• _Quoted passage_:
________________________________________

Around lunchtime I check today's menu at the cafeteria, and though the choice of boeuf mode aux carottes or filet du colin au citron is fairly appealing, I decide fresh air and sunshine are more appealing. I nod at the security guys, scan my badge and wait for the iron gate to roll open.
From there it's a quick right, past a butcher shop and a chocolatier and a tabac-presse, down the block with its incongruous Domino's Pizza (delivery scooters parked out front) to Place Albert Courtois, a large open square with a carousel and a small bandshell and flocks of pigeons that rise and wheel in a gray cloud as I walk through their midst. There are benches here, and at least two games of petanque going on--from idle observation I've gleaned that it's a bit like horseshoes, only played with heavy, metallic balls tossed underhand with backspin toward a red target ball, and played exclusively by men over 50. Cafe Autretemps, on the corner, has tables spilling into the square, and sunlight sparkles in wineglasses and Evian and white table linens. It's nice but too expensive to include in the regular lunch rotation. I cross the square to a sandwicherie, its glass display counter serving as its front wall along the sidewalk, and order a jambon-et-fromage with frites and a Kronenbourg; five Euros twenty. A few extra napkins in the bag, and I cross to the Maison Lumieres. The Lumieres were a family that made their fortune in the late 19th century in the production of photographic plates and equipment, and their palatial house dominates the square with its Edwardian turrets and towers. The former gardens are now a public park, and here I stake out a spot under a tree to spread out my lunch. The gardens are otherwise full of French high school girls on lunch break from the ecole down the street, and the air is bright with their laughter.
To my left is a museum: it seems that the brothers Lumiere, favored with that lucky combination of idle time, scientific curiousity, and resources enjoyed by few but the rich, used their knowledge of photographic materials and techiniques to devise a method of taking photographic images as quickly as the eye can process them, printing them, and displaying them. Using this method, they photographed workers leaving their father's factory one afternoon in 1895, right over there behind where those girls are sunbathing [at this point a drop of sweat appears on my brow], and the motion picture was born.

________________________________________

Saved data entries

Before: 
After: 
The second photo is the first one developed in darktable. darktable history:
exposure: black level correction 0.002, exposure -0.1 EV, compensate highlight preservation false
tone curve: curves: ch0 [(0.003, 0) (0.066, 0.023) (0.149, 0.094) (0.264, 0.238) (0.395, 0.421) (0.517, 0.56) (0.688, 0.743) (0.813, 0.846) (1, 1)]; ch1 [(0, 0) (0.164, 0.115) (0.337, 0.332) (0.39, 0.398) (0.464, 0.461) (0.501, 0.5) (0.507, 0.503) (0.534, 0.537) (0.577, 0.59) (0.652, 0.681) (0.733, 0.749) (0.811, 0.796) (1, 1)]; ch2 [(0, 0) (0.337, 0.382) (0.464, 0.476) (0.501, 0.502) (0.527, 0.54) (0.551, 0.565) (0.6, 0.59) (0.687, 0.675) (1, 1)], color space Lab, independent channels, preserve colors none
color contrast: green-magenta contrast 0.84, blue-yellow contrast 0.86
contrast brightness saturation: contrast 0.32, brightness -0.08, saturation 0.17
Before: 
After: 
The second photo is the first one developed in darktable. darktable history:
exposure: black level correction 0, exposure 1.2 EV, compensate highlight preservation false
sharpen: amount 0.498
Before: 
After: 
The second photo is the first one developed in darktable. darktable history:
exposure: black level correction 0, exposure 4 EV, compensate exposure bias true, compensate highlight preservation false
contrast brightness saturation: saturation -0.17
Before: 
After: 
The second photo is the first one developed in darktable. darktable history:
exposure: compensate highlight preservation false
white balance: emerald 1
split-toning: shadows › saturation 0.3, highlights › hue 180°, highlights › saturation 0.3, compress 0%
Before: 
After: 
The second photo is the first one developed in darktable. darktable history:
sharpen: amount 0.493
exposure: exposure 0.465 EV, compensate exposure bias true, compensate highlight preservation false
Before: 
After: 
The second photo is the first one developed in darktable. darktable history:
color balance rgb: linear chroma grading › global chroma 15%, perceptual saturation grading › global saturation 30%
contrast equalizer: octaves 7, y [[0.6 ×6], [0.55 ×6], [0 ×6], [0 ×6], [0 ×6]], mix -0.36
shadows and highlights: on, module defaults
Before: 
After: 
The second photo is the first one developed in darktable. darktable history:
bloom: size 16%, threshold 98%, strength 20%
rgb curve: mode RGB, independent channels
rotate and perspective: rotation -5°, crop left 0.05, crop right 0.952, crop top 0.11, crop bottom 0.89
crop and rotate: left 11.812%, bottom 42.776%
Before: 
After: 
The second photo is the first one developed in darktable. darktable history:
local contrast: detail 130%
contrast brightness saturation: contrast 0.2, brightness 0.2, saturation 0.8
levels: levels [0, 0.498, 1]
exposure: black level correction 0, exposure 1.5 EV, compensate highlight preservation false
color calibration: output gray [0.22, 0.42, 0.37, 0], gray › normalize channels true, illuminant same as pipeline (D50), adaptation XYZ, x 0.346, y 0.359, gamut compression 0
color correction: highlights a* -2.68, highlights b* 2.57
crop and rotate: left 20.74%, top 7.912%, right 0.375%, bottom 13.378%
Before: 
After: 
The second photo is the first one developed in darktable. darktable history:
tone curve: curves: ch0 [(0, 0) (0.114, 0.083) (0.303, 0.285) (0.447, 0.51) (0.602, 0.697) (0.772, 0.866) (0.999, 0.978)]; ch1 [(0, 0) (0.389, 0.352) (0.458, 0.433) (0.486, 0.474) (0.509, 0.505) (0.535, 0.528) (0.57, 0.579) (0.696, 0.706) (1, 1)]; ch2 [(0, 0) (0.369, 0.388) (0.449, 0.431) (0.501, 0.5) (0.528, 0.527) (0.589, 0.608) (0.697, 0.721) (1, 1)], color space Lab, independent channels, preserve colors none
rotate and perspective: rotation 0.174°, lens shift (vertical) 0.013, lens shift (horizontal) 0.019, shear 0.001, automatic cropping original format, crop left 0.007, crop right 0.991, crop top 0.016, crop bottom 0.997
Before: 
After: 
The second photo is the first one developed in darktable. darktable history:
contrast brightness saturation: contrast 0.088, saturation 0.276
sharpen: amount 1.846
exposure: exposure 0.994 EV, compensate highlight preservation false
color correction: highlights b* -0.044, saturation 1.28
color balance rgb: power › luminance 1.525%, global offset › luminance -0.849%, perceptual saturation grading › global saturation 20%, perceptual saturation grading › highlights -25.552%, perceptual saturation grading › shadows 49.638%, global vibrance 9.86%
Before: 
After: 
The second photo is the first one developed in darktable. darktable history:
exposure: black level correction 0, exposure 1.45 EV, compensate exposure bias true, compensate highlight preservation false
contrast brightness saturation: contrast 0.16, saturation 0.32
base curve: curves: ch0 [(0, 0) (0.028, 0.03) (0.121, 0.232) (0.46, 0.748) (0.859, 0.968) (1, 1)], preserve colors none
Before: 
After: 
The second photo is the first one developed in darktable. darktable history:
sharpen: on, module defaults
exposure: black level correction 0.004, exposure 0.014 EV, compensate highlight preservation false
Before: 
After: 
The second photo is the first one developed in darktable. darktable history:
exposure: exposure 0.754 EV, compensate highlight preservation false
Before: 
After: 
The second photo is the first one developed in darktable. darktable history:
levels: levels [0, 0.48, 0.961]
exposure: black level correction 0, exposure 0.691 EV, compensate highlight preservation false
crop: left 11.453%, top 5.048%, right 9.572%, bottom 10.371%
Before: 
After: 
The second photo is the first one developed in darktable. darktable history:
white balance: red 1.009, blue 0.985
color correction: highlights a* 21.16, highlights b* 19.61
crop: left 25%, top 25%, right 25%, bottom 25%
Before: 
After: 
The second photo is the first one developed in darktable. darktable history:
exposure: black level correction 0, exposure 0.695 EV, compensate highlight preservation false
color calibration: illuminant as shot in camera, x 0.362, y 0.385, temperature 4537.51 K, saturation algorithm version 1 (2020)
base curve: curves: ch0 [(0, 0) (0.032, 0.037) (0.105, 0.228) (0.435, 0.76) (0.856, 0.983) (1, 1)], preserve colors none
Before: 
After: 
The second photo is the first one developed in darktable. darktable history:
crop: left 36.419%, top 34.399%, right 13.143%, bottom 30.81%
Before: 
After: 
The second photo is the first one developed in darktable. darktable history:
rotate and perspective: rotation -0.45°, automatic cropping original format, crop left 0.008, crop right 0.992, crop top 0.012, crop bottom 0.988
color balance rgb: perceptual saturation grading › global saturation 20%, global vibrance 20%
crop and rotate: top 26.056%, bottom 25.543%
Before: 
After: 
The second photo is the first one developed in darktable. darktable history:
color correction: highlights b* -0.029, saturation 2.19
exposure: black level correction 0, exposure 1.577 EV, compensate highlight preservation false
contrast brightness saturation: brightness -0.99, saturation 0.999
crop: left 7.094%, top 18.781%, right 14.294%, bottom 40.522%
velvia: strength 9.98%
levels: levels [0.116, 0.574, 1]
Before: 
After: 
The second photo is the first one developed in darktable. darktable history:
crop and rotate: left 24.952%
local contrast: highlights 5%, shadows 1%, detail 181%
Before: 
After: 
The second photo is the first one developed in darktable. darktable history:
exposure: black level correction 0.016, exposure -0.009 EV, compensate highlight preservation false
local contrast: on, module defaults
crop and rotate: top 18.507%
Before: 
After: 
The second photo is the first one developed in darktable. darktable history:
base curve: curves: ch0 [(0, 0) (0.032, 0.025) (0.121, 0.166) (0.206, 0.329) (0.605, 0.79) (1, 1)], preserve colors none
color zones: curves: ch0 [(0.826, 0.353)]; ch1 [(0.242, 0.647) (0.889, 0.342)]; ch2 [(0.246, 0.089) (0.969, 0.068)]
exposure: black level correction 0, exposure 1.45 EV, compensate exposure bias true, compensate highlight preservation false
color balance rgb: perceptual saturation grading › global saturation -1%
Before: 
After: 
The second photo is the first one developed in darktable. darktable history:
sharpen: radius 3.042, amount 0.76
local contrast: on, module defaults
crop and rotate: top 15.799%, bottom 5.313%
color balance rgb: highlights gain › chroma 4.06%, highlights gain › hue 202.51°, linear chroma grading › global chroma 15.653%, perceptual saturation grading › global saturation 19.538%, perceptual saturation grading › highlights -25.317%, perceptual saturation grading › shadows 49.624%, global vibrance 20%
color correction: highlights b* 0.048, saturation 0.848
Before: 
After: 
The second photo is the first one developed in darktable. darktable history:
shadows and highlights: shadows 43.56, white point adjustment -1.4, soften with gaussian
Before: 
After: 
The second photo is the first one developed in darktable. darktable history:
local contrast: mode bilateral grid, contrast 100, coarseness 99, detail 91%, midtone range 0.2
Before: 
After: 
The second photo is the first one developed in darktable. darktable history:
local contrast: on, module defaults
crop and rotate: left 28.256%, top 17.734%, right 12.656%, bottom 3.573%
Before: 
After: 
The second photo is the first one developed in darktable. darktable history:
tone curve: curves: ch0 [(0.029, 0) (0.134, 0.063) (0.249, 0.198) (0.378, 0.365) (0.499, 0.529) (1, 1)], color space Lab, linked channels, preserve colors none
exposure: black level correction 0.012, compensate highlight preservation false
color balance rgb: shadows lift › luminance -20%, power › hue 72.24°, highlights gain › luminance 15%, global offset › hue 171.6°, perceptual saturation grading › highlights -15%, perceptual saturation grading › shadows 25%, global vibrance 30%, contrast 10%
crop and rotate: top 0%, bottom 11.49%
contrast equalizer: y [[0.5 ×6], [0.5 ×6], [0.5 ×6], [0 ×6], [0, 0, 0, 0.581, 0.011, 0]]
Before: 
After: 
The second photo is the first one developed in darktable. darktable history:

________________________________________

• _Exercises_:
(1) In the lunchtime walk passage, what does the narrator pay for the sandwich, frites and beer?
(2) Please put the rows, from their start through the line containing "exposure: black level correction 0.002, exposure", into a JSON list of strings with one string per line, leaving out blank lines.
The text and the rows are unrelated.

• _Final answers_:
(1) Five Euros twenty.

(2)
[
  "Before: ",
  "After: ",
  "The second photo is the first one developed in darktable. darktable history:",
  "exposure: black level correction 0.002, exposure -0.1 EV, compensate highlight preservation false"
]